Language detection can be inaccurate. It needs at least five words to attempt a recognition, the more the better. Long texts can be recognized with greater precision, but take more computation time.
The entire title text is used for the test. The title
tag often contains a trailing branded name that could deceive the language recognition system, so the result is more precise when applied to longer titles.
Other times titles can contain mixed languages that could again deceive the software.
Description Language (auto-detected)
The language used within the meta description
tag, automatically detected by the program by examining its text.
Language detection can be inaccurate. It needs at least five words to attempt a recognition, the more the better. Long texts can be recognized with greater precision, but take more computation time.

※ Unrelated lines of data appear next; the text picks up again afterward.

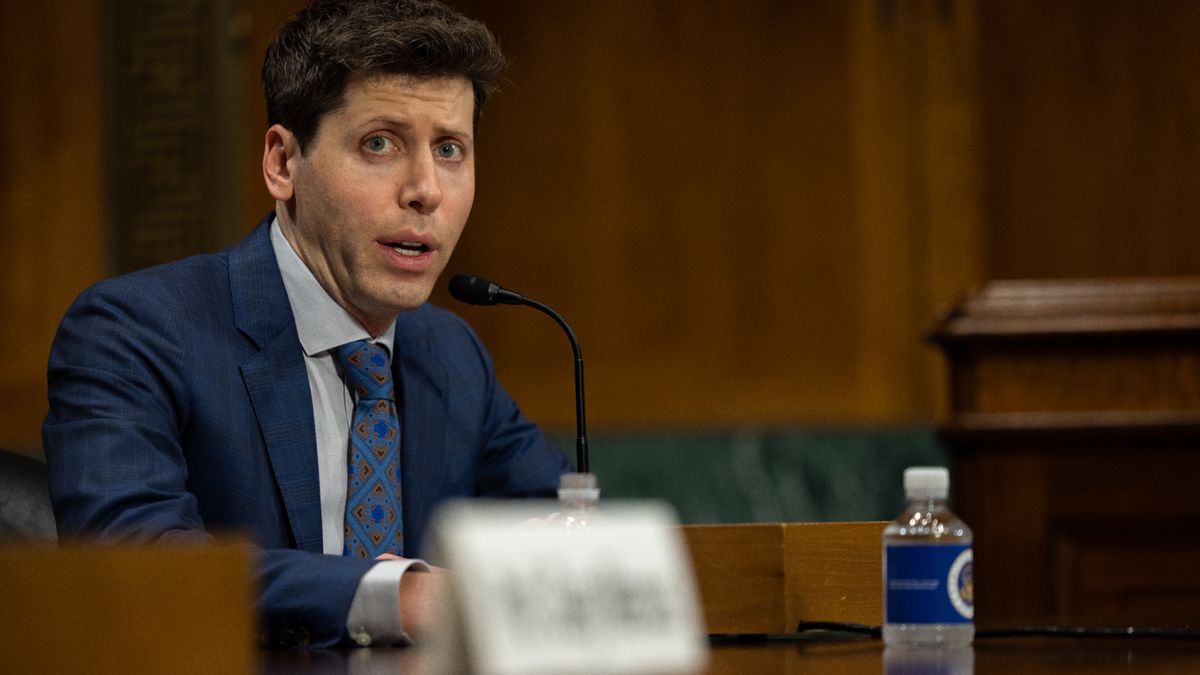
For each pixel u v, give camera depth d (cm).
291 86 393
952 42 1016
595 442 1021
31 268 993
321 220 395
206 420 383
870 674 236
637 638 174
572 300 1047
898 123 1020
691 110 1042
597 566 175
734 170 1038
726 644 302
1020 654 266
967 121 1014
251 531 385
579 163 1049
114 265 983
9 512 403
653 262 1044
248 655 201
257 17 966
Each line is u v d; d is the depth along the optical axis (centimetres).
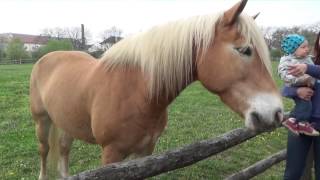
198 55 300
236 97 282
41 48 5306
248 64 279
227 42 283
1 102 1195
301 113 352
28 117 955
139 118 334
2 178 537
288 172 376
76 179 240
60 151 516
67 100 403
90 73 383
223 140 359
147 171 269
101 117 347
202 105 1208
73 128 411
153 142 358
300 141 366
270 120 272
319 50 360
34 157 636
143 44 324
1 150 665
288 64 351
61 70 446
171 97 329
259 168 458
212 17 297
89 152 665
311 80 347
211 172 578
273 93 278
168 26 316
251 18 286
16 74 2412
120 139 341
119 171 254
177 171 570
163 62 313
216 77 287
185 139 754
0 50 5444
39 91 489
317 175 374
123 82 336
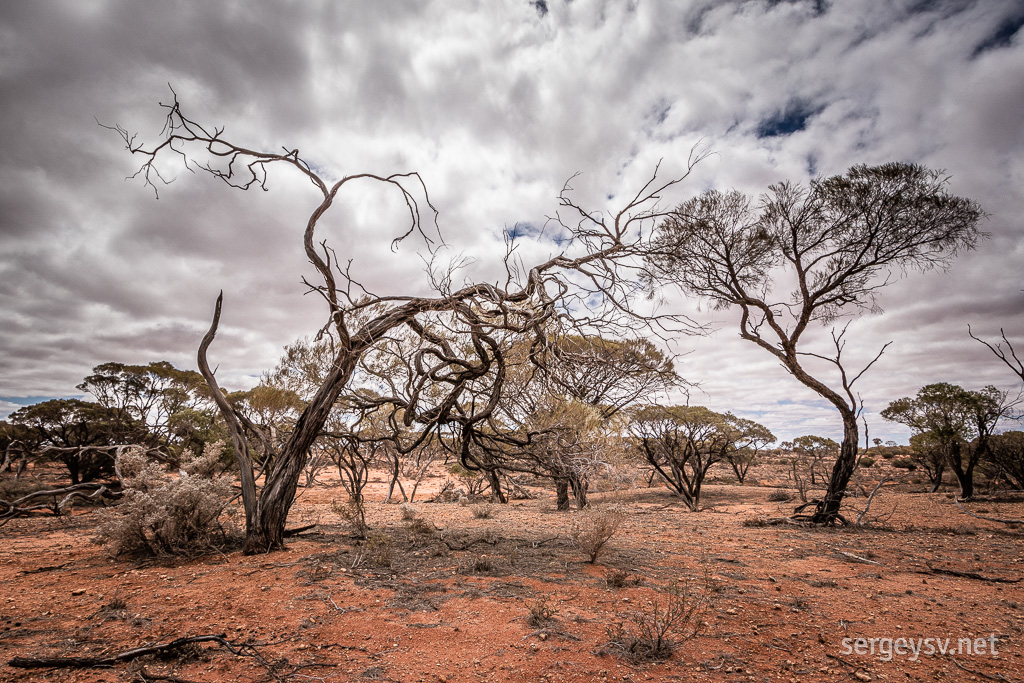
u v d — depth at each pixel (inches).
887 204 539.5
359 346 339.0
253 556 305.7
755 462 2130.9
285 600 218.2
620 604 222.4
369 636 178.7
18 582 257.1
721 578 285.6
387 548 321.1
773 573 305.3
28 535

The entire meta description text is used for the test. Usage of terms of mixed languages could deceive the software.
Content Language (auto-detected)
The language used within the page main content, automatically detected by the program by examining its text.
Language detection can be inaccurate. It needs at least five words to attempt a recognition, the more the better. Long texts can be recognized with greater precision, but take more computation time.
Since the program could potentially examine hundred of thousands or more texts, for performance sake only the first twenty words found within the body
tag inner HTML are examined, which according to our tests is a good trade-off between performance and precision.
Content Sample
The sample of text made of the first twenty words found in the body
tag inner HTML, used to automatically detect the language of the page main content.
The text is shown to let you judge whether it is representative of the language, useful in case of mismatches with other languages detected from other page parts.